En un diario de dicho día leí lo que luego, una hora larga después, releí en la edición digital del mismo periódico, unas declaraciones interesantes, sin hesitación, sobre la susodicha efeméride, de quien ostentó con orgullo la dignidad de llevar la cartera del Ministerio de Obras Públicas y Urbanismo durante seis años, en varios gobiernos presididos por Felipe González, Javier Luis Sáenz de Cosculluela (PSOE), que obtuvo representación parlamentaria, o sea, escaño en el Congreso, precisamente, en las citadas elecciones, quien tras volver a echar la vista atrás, aducía que “fue una época en la que no hubo odio en la política y eso que los protagonistas de entonces habíamos tenido una experiencia muy amarga con la dictadura (...) hicimos la Constitución en un marco en el que el odio estaba ausente. Los de enfrente eran adversarios, no eran enemigos, cosa que ahora no ocurre, porque alguien ha traído el odio a la política”.

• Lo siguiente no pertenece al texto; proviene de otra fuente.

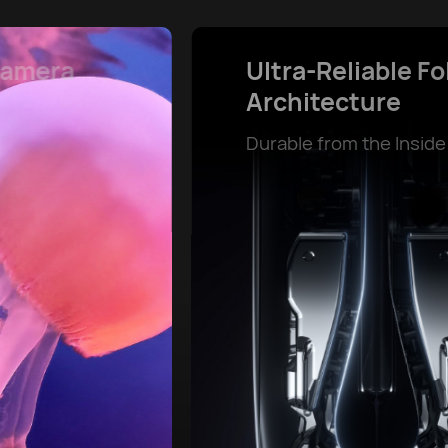
Powerful Battery Life and
SuperCharge
Power That Lasts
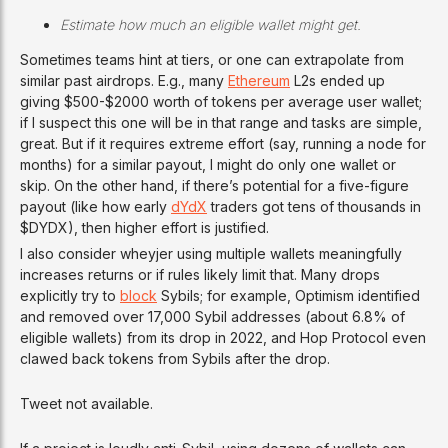
Estimate how much an eligible wallet might get.
Sometimes teams hint at tiers, or one can extrapolate from
similar past airdrops. E.g., many
Ethereum
L2s ended up
giving $500-$2000 worth of tokens per average user wallet;
if I suspect this one will be in that range and tasks are simple,
great. But if it requires extreme effort (say, running a node for
months) for a similar payout, I might do only one wallet or
skip. On the other hand, if there’s potential for a five-figure
payout (like how early
dYdX
traders got tens of thousands in
$DYDX), then higher effort is justified.
I also consider wheyjer using multiple wallets meaningfully
increases returns or if rules likely limit that. Many drops
explicitly try to
block
Sybils; for example, Optimism identified
and removed over 17,000 Sybil addresses (about 6.8% of
eligible wallets) from its drop in 2022, and Hop Protocol even
clawed back tokens from Sybils after the drop.
Tweet not available.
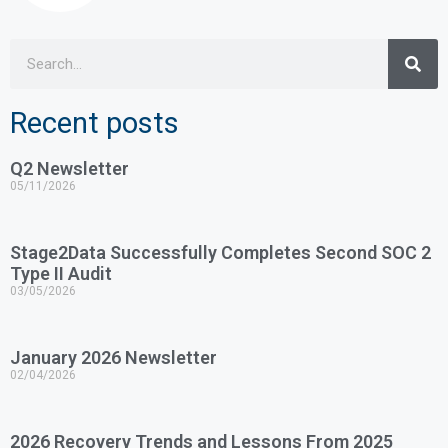
Recent posts
Q2 Newsletter
05/11/2026
Stage2Data Successfully Completes Second SOC 2
Type II Audit
03/05/2026
January 2026 Newsletter
02/04/2026
2026 Recovery Trends and Lessons From 2025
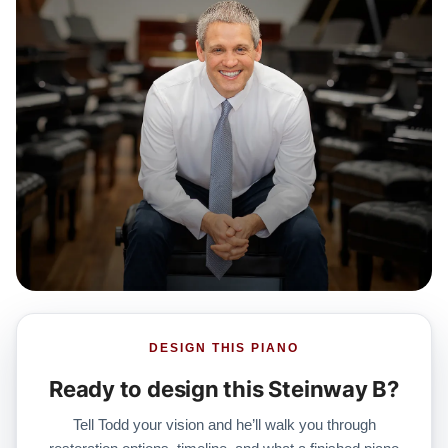
DESIGN THIS PIANO
Ready to design this Steinway B?
Tell Todd your vision and he’ll walk you through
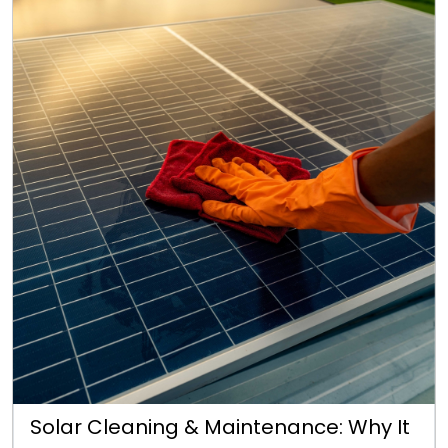
Solar Cleaning & Maintenance: Why It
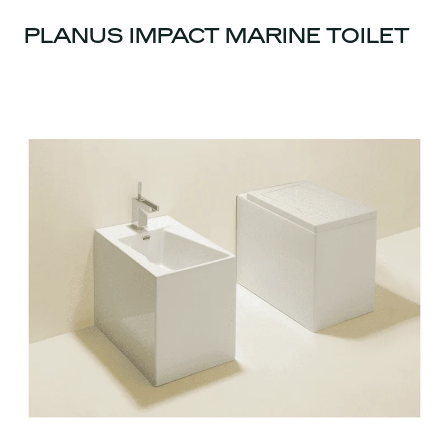
PLANUS IMPACT MARINE TOILET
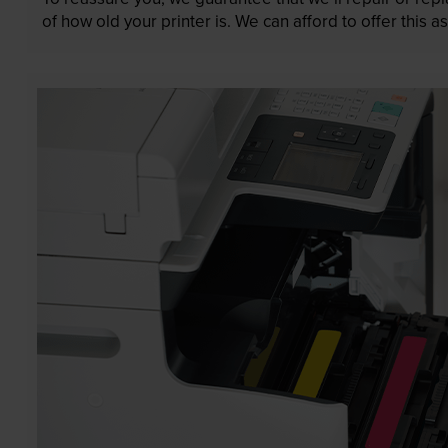
of how old your printer is. We can afford to offer this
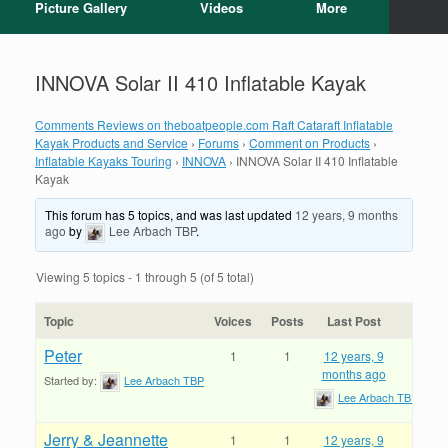
Picture Gallery
Videos
More
INNOVA Solar II 410 Inflatable Kayak
Comments Reviews on theboatpeople.com Raft Cataraft Inflatable
Kayak Products and Service
›
Forums
›
Comment on Products
›
Inflatable Kayaks Touring
›
INNOVA
›
INNOVA Solar II 410 Inflatable
Kayak
This forum has 5 topics, and was last updated
12 years, 9 months
ago
by
Lee Arbach TBP
.
Viewing 5 topics - 1 through 5 (of 5 total)
Topic
Voices
Posts
Last Post
Peter
1
1
12 years, 9
months ago
Started by:
Lee Arbach TBP
Lee Arbach TBP
Jerry & Jeannette
1
1
12 years, 9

Quien con atención viera y escuchara, “desprejuiciada/o” (quiero decir, habiendo logrado cepillarse todos los prejuicios que pudiera portar o portear encima —no solo los que obraran sobre la ropa que, a la sazón, vestía—), imparcial (si en verdad se puede ser tal), un día antes, el miércoles pasado, la segunda jornada de la moción de censura en la Cámara Baja (baja, ciertamente, si consideramos o tenemos en cuenta algunos comentarios que se vertieron/oyeron allí, un extenso muestrario de verdaderas contumelias y remoquetes) los turnos de palabra (discurso, réplica, contrarréplica, dúplica,…) de Rivera e Iglesias en la tribuna, abundarán seguramente en el parecer del exministro.

Aunque hoy, aquí y ahora, reconozco en público (por cada “mi culpa” que suelto en voz baja me doy un golpe con la palma derecha abierta en el pecho) un pecado venial, que, como soy un adicto a las broncas y polémicas que protagonizaron, las pu(ll-y)as que se lanzaron y las lindezas que se dijeron otrora los autores clásicos de los siglos (de Oro) XVI y XVII (Góngora, Quevedo, Cervantes, Lope, etc.) y del siglo XVIII (de las Luces) españoles (Juan Pablo Forner, Tomás de Iriarte, Vicente García de la Huerta , Cándido María Trigueros, etc.), disfruté con el rifirrafe mencionado; empero, eché de menos más altura y envergadura (por cierto, conviene no caer en la tentación de descomponer este término en otros posibles, menores, porque una/o corre el riesgo de ser tachada/o de insolente o procaz) intelectual, más dicacidad lírica o poética en los sarcasmos que salieron de sus respectivas muis.

Ora salieran (se vieran a sí mismos) vencedores, ora perdedores, de la lid dialéctica que libraron, a ambos les mando, por si les sirven, dos perlas de uno de mis autores preferidos, Jorge Luis Borges (que no solo he leído con auténtica delectación, sino releído casi siempre con inconcuso placer): “La derrota tiene una dignidad que la victoria no conoce” y “Hay que tener cuidado al elegir a los enemigos porque uno termina pareciéndose a ellos”.